Self-monitoring of macular disease ad lib allowed great psychologic relief to the senior ophthalmologist: unlimited access to the OCT machine, freedom from seeking colleague help, and protection of confidentiality and privacy.
Discussion
It has been recognized that when physicians are patients, they experience unique challenges in accessing care, such as fear of disability, inability to reverse roles, and fear of loss of confidentiality and privacy. Advances in technology have made it possible to self-test for a variety of medical conditions. Medical test kits for home use can help in diagnosis (home pregnancy test), monitoring (glucose test), or screening (cholesterol or triglyceride level). A self-exam is advocated in subjects at high risk for diseases such as skin melanoma, breast cancer [5], thyroid, or testes.

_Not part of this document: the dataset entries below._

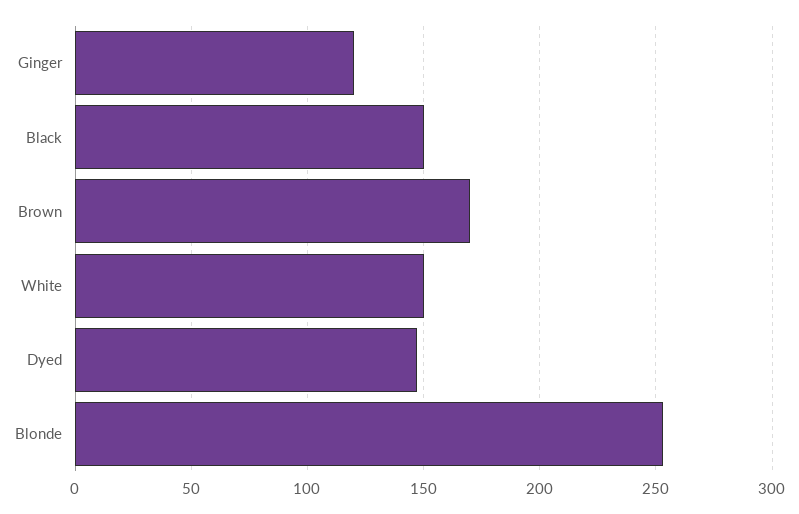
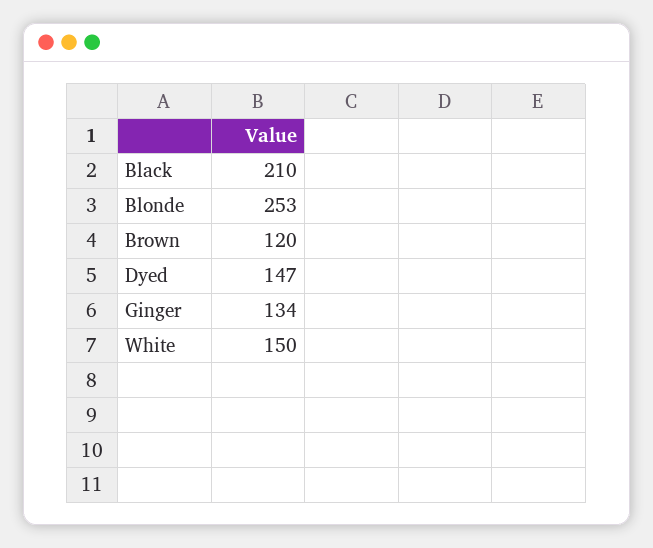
  {
-   "Ginger": 120,
+   "Ginger": 134,
-   "Black": 150,
+   "Black": 210,
-   "Brown": 170,
+   "Brown": 120,
    "White": 150,
    "Dyed": 147,
    "Blonde": 253
  }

Auto-ophthalmoscopy has a long history dating back to 1863 [6, 7, 8, 9]. Several techniques have been described for visualizing one's own retina: Heymann (1863), Eber (1922), Vianna (1935), Leydhecker (1936), Drews (1942), Cohen (1966) [6], Bullock (1967) [7], Craggs (1983) [8], and Armor and Kirby (2005) [9]. The reasons for this search have varied from increasing skills of the use of the ophthalmoscope, academic achievement, professional independence, and self-monitoring of ocular disease. The different techniques for auto-ophthalmoscopy have used an ophthalmoscope and mirror(s), convex lens, prism, or blackened tube. All these methods required a learning curve, were time-consuming and with low yield due to limitation of the direct ophthalmoscopy (small field of view and absence of photographic documentation).

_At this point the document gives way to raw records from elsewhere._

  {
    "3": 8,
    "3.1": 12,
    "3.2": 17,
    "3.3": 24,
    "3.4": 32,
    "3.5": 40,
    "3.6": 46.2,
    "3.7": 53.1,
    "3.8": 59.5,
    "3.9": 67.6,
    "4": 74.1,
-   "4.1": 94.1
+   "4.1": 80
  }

In the same way, self-OCT can be performed by ophthalmologists (or optometrists or ophthalmic photographers) at their own will, free time, and when they have any complaint without disclosing their diagnosis to others. Convenience, simplicity, time efficiency, and discretion would help propagate this self-test all over the ophthalmology community. Besides, self-OCT may foster research such as diurnal [10, 11] OCT changes and OCT changes in the International Space Station [12]. Mader et al. [13] have been doing self-assessment of the optic disc in astronauts for several years. Moreover, using the same technique, self-OCT angiography can be easily performed (Fig. 2). Self-OCT relies on scanning a wide area in the macular region and hence has several limitations from inability to scan a localized area outside the macula. We did not attempt yet optic disc evaluation as described by Mader et al. [13]. Also elderly subjects with small pupil, dry eyes, and early cataract appear to get more decentered scans than younger subjects. Self-OCT performance is machine dependent, being very simple in machines possessing self-capture or automatic capture features. Familiarity with the machine plays an additional role in getting better image quality.
Statement of Ethics
The present research complies with the guidelines for human studies. Subjects have given their informed consent and the study protocol was approved by the institute's committee on human research.
Disclosure Statement
The author has no financial interest in any product mentioned and the study received no financial support.